» **Excerpt provided**
▼

Saturday, December 6, 2008

Review: Ian Ayres’ Super Crunchers

“You must be a Super Cruncher!”

Over the past year, several people have told me that. They had read Ian Ayres’ book Super Crunchers, and whatever he was talking about, that must be what I do.

From the first time I heard it, I disliked the term “Super Cruncher.” If it referred to a machine that rendered cars into pellets, that would be fine. But as a description of someone that does data mining and analytics, it doesn’t work for me unless that someone is a comic-book character.

So I avoided the book despite numerous accusations of my involvement with Super Crunchery. Yet when I eventually bought the paperback, Super Crunchers won me over.

For the general reader, it provides an engaging tour of real-world, data-driven decisions and their increasing effect in business, medicine, and government. For example:

  • An algorithm that successfully predicts the best wines of a given year before they are even shipped
  • A Web site, Farecast, that not only shows current fares but advises when to buy based on predictions of whether a fare will go up or down
  • A medical campaign to save 100,000 lives from six improved procedures, derived from a statistical analysis of hospital-related mortality data
  • An analysis of whether longer prison sentences affect whether prisoners commit crimes after their release

Such examples appear throughout the book. Ayres organizes them into a larger story about how the science of data-driven decisions works. Of course he covers how predictions can be made from existing data, but he also highlights the value of generating data specifically to answer questions. For example, “Instead of being satisfied with a historical analysis of consumer behavior, CapOne proactively intervenes in the market by running randomized experiments. In 2006, it ran more than 28,000 experiments—28,000 tests of new products, new advertising approaches, and new contract terms.”

Although he only discusses it near the end of the book, Ayres rightly raises the risk of people overrelying on algorithms. That is, much data mining occurs on data that is noisy, incomplete, inadvertently biased during collection, and otherwise on the edge of a garbage-in/garbage-out scenario. Algorithms, and the applications thereof, can have flaws. Even randomized trials can ask the wrong questions, sample the wrong audience, or otherwise put an unseen tilt on reality.

▲

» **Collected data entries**

▼

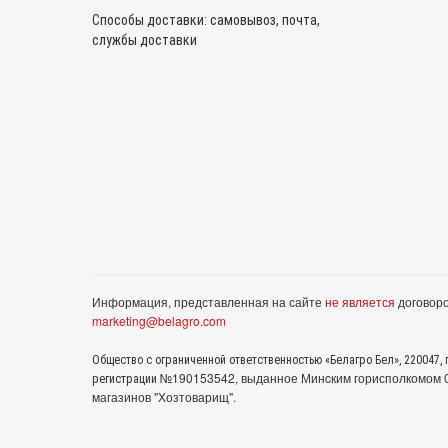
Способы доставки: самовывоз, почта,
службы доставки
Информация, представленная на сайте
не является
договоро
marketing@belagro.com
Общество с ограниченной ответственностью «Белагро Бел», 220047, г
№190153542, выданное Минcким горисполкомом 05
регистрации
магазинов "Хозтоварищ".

▲

» **Requirement**
Continue the review of Super Crunchers, starting after its last sentence.

» **Exercise result**
In this context, Ayres makes the point that human intuition and expertise will always have a role in sanity-checking results, as well as framing the questions to ask and choosing the methodologies for answering them. In fact, I’d agree strongly with Ayres’ statement, “The future belongs to the Super Cruncher who can work back and forth and back between his intuitions and numbers.”

Finally, regarding the book’s title that I dislike so much, I still dislike it as a label for people who do data mining and analytics. But it appears to be an effective title for selling books. To his credit, Ayres tested the title against an alternate, using a Google text-ad campaign. “Super Crunchers” got 63% more clickthroughs than the alternate, “The End of Intuition.” Although I could quibble with the quality or number of alternatives in Ayres’ test, the fact the book made it to the New York Times Business Bestseller suggests the title did its part of the job.

So I’d say Super Crunchers deserves its success, and I’d recommend it without hesitation to the general reader.

That said, even if judged by the standards of a largely anecdotal and nontechnical book, Super Crunchers will no doubt catch flak from some in the data-mining field. Most obvious, many of Ayres’ examples do not qualify for his definition of Super Crunching, which involves “really big” data sets. He never specifically quantifies “really big,” but I can all but guarantee that the wine-prediction example above, as well as many of the social-science examples in the book, are based on a few thousand to perhaps tens of thousands of records. By today’s standards, those are nowhere near “really big” data sets.

In addition, one could argue that Ayres’ coverage of randomized trials is actually about the opposite of Super Crunching. That is, the point of most randomized trials is to generate a clean and relatively small data set that answers a question. Done right, there is little need for sophisticated crunching.

Yet these objections just reinforce that Super Crunchers and Super Crunching are somewhat misleading labels for what the book is actually about. Although this will irritate insiders, I suspect general readers won’t care about the semantic distinctions but will benefit from the wider coverage beyond large-scale data mining.